Top of Excerpt provided
SLOMS: A Privacy Preserving Data Publishing
Method for Multiple Sensitive Attributes
Microdata
Jianmin Han
Department of Computer Science and Technology
Zhejiang Normal University, Jinhua, 321004, Zhejiang, PRC
hanjm@zjnu.cn
Fangwei Luo,Jianfeng Lu and Hao Peng
Department of Computer Science and Technology
Zhejiang Normal University, Jinhua, 321004, Zhejiang, PRC
Abstract—Multi-dimension bucketization is a typical
method to anonymize multiple sensitive attributes. However,
the method leads to low data utility when microdata have
more sensitive attributes. In addition, the methods do not
generalize quasi-identifiers, which make the anonymous
data vulnerable to suffer from linked attacks. To address
the problems, the paper proposes a SLOMS method. The
method vertically partitions the multiple sensitive attributes
into several tables and bucketizes each sensitive attribute
table to implement l-diversity. At the same time, it
generalizes the quasi-identifiers to implement k-anonymity.
The paper also proposes a MSB-KACA algorithm to
anonymize microdata with multiple sensitive attributes by
SLOMS. Experiments show that SLOMS can generate
anonymous tables with less suppression ratio and less
distortion compared with generalization and MSB.
Bottom of Excerpt provided
Top of Dataset extract
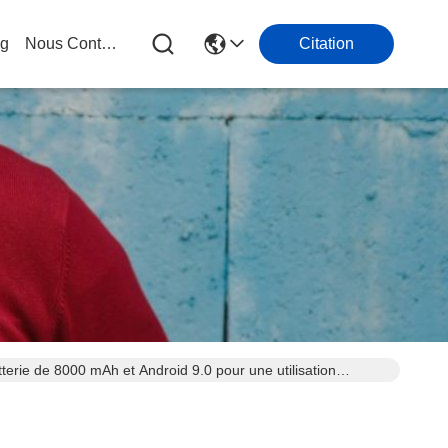
og
Nous Contacter
Citation
rie de 8000 mAh et Android 9.0 pour une utilisation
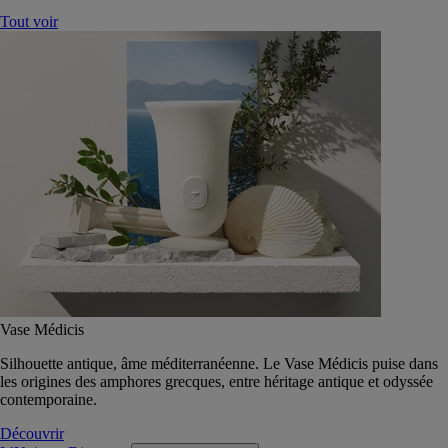
Tout voir
Vase Médicis
Silhouette antique, âme méditerranéenne. Le Vase Médicis puise dans
les origines des amphores grecques, entre héritage antique et odyssée
contemporaine.
Découvrir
Bottom of Dataset extract
● **Problem set**
a. According to the SLOMS abstract, what does the method generalize in order to implement k-anonymity?
b. Please explain, using the SLOMS abstract, why the paper proposes the SLOMS method instead of relying on multi-dimension bucketization.
c. Pick up the SLOMS abstract after its final sentence and keep writing from there.

● **Answers in order**
a. It generalizes the quasi-identifiers.

b. Multi-dimension bucketization gives low data utility when microdata have more sensitive attributes. It also does not generalize quasi-identifiers, which leaves the anonymous data open to linked attacks. SLOMS is proposed to address these problems.

c.
Index Terms—k-anonymity, l-diversity, multi-dimension
bucketization method, SLOMS
I. INTRODUCTION
Microdata play an increasingly important role in data
analysis and scientific research. However, publishing and
sharing microdata will threaten individuals’ privacy.
Therefore, some anonymity models have been proposed
to protect individual’s privacy for microdata publish
recently. k-anonymity [1] is a simple and effective
method to protect privacy in microdata, which requires
that each tuple has at least k indistinguishable tuples with
respect to quasi-identifier in the released data. But it
cannot resist homogeneity attack and background
knowledge attack, so some other enhanced anonymity
models have been proposed, such as l-diversity [4] and t-
closeness [5].
Several techniques have also been proposed to
implement the above anonymity models. Generalization
[1-3] is a typical one to implement anonymity model,
whose idea is to replace real value of quasi-identifier with
less specific but semantically consistent value.
Generalization distorts original data, which is
disadvantageous to data mining. Anatomy [6] is also a
fine method to anonymize microdata, whose idea is to
release all the quasi-identifier and sensitive values
directly in two separate tables. However, releasing the
QI-values directly may suffer from a higher breach
probability than generalization. To overcome these
drawbacks, Tao et al. [7] proposed ANGEL, a new
anonymization method that is as effective as
generalization in privacy protection, which can retain
higher data utility. Leela et al. [8] applied Angelization to
preserve privacy in re-publication of dynamic microdata
after insertions or deletions. Li et al. [9] proposed slicing,
which anonymizes microdata by partitioning microdata
horizontally and vertically. Neha et al. [10] concluded
that slicing preserves data utility better than
generalization, in addition, it also prevents membership
disclosure.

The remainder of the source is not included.